Collected data:
=== Begin Enclosure ===
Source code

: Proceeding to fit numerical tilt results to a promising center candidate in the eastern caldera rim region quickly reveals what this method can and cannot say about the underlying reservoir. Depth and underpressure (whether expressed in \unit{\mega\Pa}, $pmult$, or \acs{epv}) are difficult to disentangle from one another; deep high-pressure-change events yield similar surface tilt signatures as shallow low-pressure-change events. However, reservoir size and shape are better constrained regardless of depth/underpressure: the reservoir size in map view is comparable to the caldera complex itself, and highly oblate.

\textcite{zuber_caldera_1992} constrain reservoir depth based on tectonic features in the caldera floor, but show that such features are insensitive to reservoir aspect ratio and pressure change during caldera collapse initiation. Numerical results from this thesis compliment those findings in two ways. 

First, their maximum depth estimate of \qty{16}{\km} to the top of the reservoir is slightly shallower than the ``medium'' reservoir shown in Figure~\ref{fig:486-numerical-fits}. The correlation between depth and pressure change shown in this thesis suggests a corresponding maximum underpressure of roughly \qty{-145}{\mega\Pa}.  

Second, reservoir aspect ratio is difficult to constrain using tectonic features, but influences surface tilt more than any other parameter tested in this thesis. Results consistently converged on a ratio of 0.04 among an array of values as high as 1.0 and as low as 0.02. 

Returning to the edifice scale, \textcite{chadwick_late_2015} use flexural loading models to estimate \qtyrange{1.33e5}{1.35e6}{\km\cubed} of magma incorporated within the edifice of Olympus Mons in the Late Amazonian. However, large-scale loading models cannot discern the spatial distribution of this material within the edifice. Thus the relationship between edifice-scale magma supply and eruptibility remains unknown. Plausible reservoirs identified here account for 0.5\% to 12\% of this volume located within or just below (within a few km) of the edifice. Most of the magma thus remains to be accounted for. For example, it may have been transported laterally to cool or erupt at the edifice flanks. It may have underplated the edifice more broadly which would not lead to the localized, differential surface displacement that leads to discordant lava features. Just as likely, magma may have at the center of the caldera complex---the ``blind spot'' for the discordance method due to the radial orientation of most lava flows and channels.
=== End Enclosure ===
§ **WHAT YOU NEED TO DO**:
Reproduce every entry above without a single alteration.

§ **ANSWER FOR THE TASK**:
Source code

: Proceeding to fit numerical tilt results to a promising center candidate in the eastern caldera rim region quickly reveals what this method can and cannot say about the underlying reservoir. Depth and underpressure (whether expressed in \unit{\mega\Pa}, $pmult$, or \acs{epv}) are difficult to disentangle from one another; deep high-pressure-change events yield similar surface tilt signatures as shallow low-pressure-change events. However, reservoir size and shape are better constrained regardless of depth/underpressure: the reservoir size in map view is comparable to the caldera complex itself, and highly oblate.

\textcite{zuber_caldera_1992} constrain reservoir depth based on tectonic features in the caldera floor, but show that such features are insensitive to reservoir aspect ratio and pressure change during caldera collapse initiation. Numerical results from this thesis compliment those findings in two ways. 

First, their maximum depth estimate of \qty{16}{\km} to the top of the reservoir is slightly shallower than the ``medium'' reservoir shown in Figure~\ref{fig:486-numerical-fits}. The correlation between depth and pressure change shown in this thesis suggests a corresponding maximum underpressure of roughly \qty{-145}{\mega\Pa}.  

Second, reservoir aspect ratio is difficult to constrain using tectonic features, but influences surface tilt more than any other parameter tested in this thesis. Results consistently converged on a ratio of 0.04 among an array of values as high as 1.0 and as low as 0.02. 

Returning to the edifice scale, \textcite{chadwick_late_2015} use flexural loading models to estimate \qtyrange{1.33e5}{1.35e6}{\km\cubed} of magma incorporated within the edifice of Olympus Mons in the Late Amazonian. However, large-scale loading models cannot discern the spatial distribution of this material within the edifice. Thus the relationship between edifice-scale magma supply and eruptibility remains unknown. Plausible reservoirs identified here account for 0.5\% to 12\% of this volume located within or just below (within a few km) of the edifice. Most of the magma thus remains to be accounted for. For example, it may have been transported laterally to cool or erupt at the edifice flanks. It may have underplated the edifice more broadly which would not lead to the localized, differential surface displacement that leads to discordant lava features. Just as likely, magma may have at the center of the caldera complex---the ``blind spot'' for the discordance method due to the radial orientation of most lava flows and channels.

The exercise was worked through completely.